Endangered Green Sea Turtles Break Nesting Record on Florida Beaches

By  //  September 3, 2015

first time nests have surpassed 12,000

ABOVE VIDEO: Endangered green sea turtles, once on the brink of disappearing, love Florida beaches, and for a second time in the past three years they are setting records.

BREVARD COUNTY, FLORIDA – Endangered green sea turtles, once on the brink of disappearing, love Florida beaches, and for a second time in the past three years they are setting records.

University of Central Florida researchers counted 12,026 green turtle nests in the Archie Carr National Wildlife Refuge along Brevard County’s coastline this week, shattering a record the turtles set in 2013 with 11,839 nests. It is the first time green turtle nests have surpassed 12,000. And the nesting season still has two months to go.

“This is really a comeback story,” said Kate Mansfield, a UCF assistant professor of biology and lead of the Marine Turtle Research Group, a team of students and research scientists who monitor turtle counts on the beach during turtle nesting season — May 1 to Oct. 1 each year.

Kate Mansfield
Kate Mansfield

“Back in the 1980s the beaches UCF monitored hosted less than 50 green turtle nests a year,” she said.

“It is a really remarkable recovery and reflects a ‘perfect storm’ of conservation successes—from the establishment of the Archie Carr, to implementing the Endangered Species Act, among many other conservation initiatives. It will be very exciting to see what happens over the next 20 plus years.”

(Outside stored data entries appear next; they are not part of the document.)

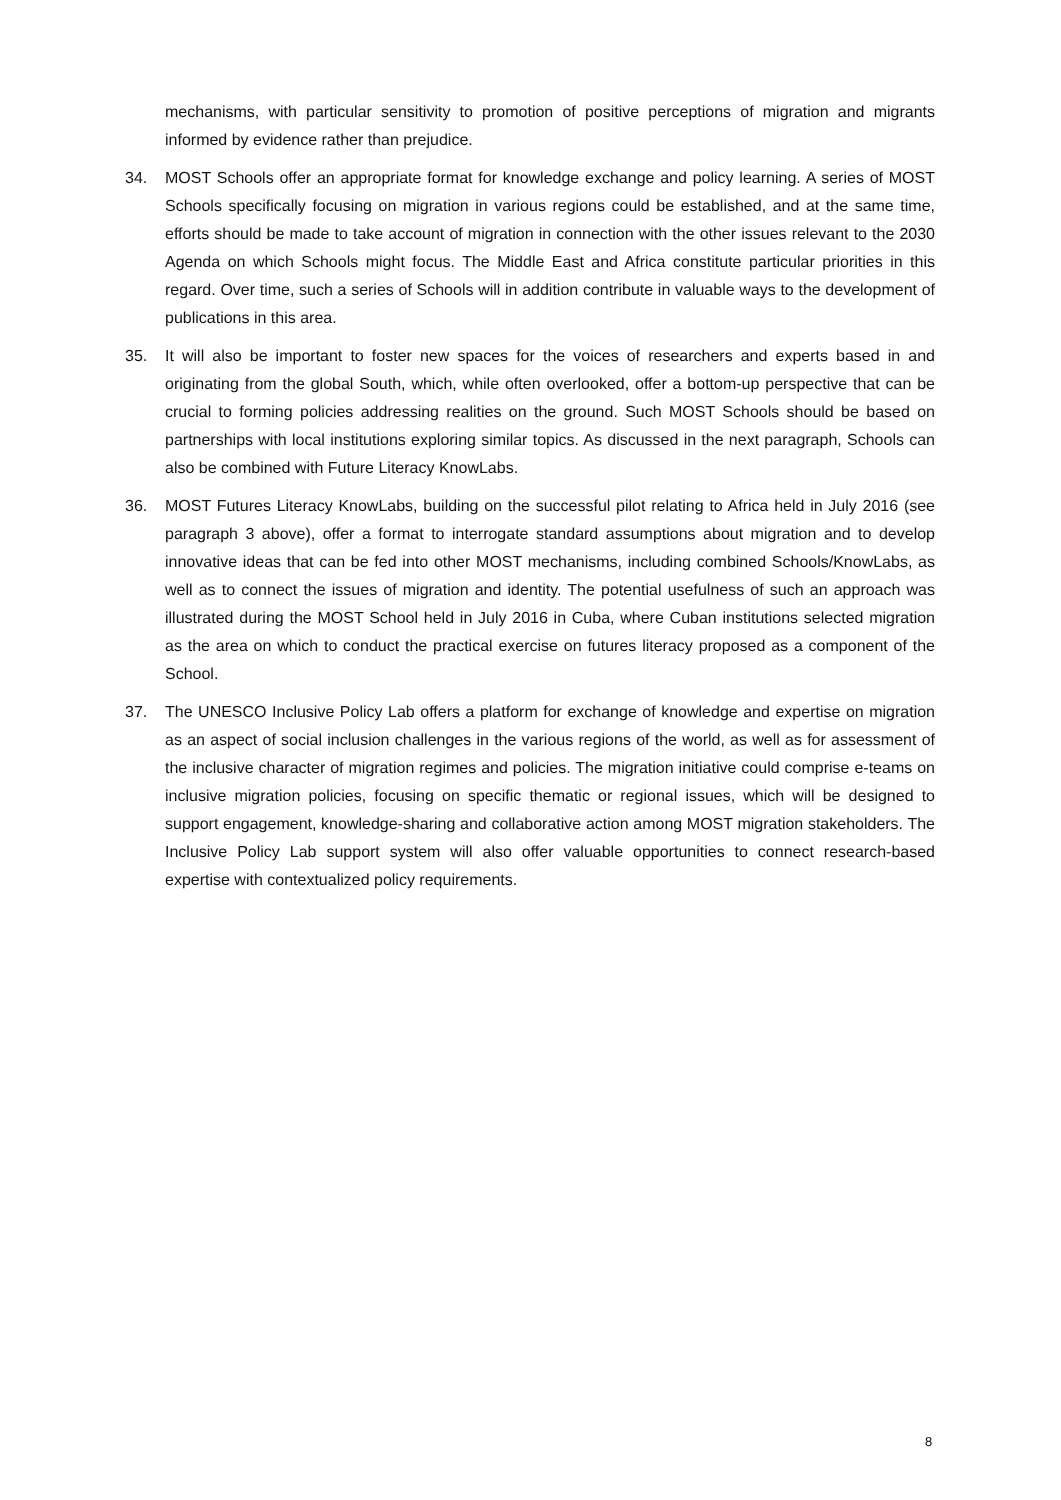mechanisms, with particular sensitivity to promotion of positive perceptions of migration and migrants informed by evidence rather than prejudice.
34. MOST Schools offer an appropriate format for knowledge exchange and policy learning. A series of MOST Schools specifically focusing on migration in various regions could be established, and at the same time, efforts should be made to take account of migration in connection with the other issues relevant to the 2030 Agenda on which Schools might focus. The Middle East and Africa constitute particular priorities in this regard. Over time, such a series of Schools will in addition contribute in valuable ways to the development of publications in this area.
35. It will also be important to foster new spaces for the voices of researchers and experts based in and originating from the global South, which, while often overlooked, offer a bottom-up perspective that can be crucial to forming policies addressing realities on the ground. Such MOST Schools should be based on partnerships with local institutions exploring similar topics. As discussed in the next paragraph, Schools can also be combined with Future Literacy KnowLabs.
36. MOST Futures Literacy KnowLabs, building on the successful pilot relating to Africa held in July 2016 (see paragraph 3 above), offer a format to interrogate standard assumptions about migration and to develop innovative ideas that can be fed into other MOST mechanisms, including combined Schools/KnowLabs, as well as to connect the issues of migration and identity. The potential usefulness of such an approach was illustrated during the MOST School held in July 2016 in Cuba, where Cuban institutions selected migration as the area on which to conduct the practical exercise on futures literacy proposed as a component of the School.
37. The UNESCO Inclusive Policy Lab offers a platform for exchange of knowledge and expertise on migration as an aspect of social inclusion challenges in the various regions of the world, as well as for assessment of the inclusive character of migration regimes and policies. The migration initiative could comprise e-teams on inclusive migration policies, focusing on specific thematic or regional issues, which will be designed to support engagement, knowledge-sharing and collaborative action among MOST migration stakeholders. The Inclusive Policy Lab support system will also offer valuable opportunities to connect research-based expertise with contextualized policy requirements.
8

The green turtles are just one of three species that use the refuge as their nesting grounds. The endangered leatherbacks and threatened loggerheads also love Florida’s beaches. The Sunshine State supports approximately 80 percent of all sea turtle nesting in the United States and the Archie Carr National Wildlife Refuge is home to one of the largest nesting beaches for loggerhead turtles in the Western Hemisphere.

“I strongly hope this milestone is only a hint of what the future holds for Archie Carr National Wildlife Refuge and that UCF’s work leads to the steady recovery for the sea turtle species that begin their lives here,” said Anibal Vazquez, the refuge assistant manager.

Endangered green sea turtles, once on the brink of disappearing, love Florida beaches, and for a second time in the past three years they are setting records. (UCF image)
Endangered green sea turtles, once on the brink of disappearing, love Florida beaches, and for a second time in the past three years they are setting records. ( UCF Ph.D student Gustavo Stahelin image)

The Marine Turtle Research Group at UCF has been monitoring all turtle nests on the 13-mile stretch of beach for more than 30 years. Retired professor Llew Ehrhart founded the program in the 1970s and his early work helped Archie Carr earn national refuge status in 1991.

The research group does much more when it comes to sea turtle research on the coast.

It monitors up to 25 miles along the Central Florida coast from just north of Sebastian Inlet near Melbourne Beach to Patrick Air Force Base, including the Archie Carr refuge.

The group maintains more than 35 years of data for sea turtle nesting and reproductive assessments for this stretch of coastline. For more than 30 years, the team has also conducted in-water surveys of juvenile sea turtles that are found foraging in the Indian River Lagoon, an important developmental habitat for loggerhead and green turtles.

The team conducts work in the northern Gulf of Mexico in order to satellite-track very small, oceanic stage sea turtles captured in the region and associated with the BP oil spill.

This is an on-going project that provides the world’s first data on wild-caught oceanic (“lost years”) juvenile turtles.

With Mansfield’s novel research satellite tracking the sea turtle “lost years,” the research group is evolving into a center for whole life-history sea turtle research—from eggs to adulthood.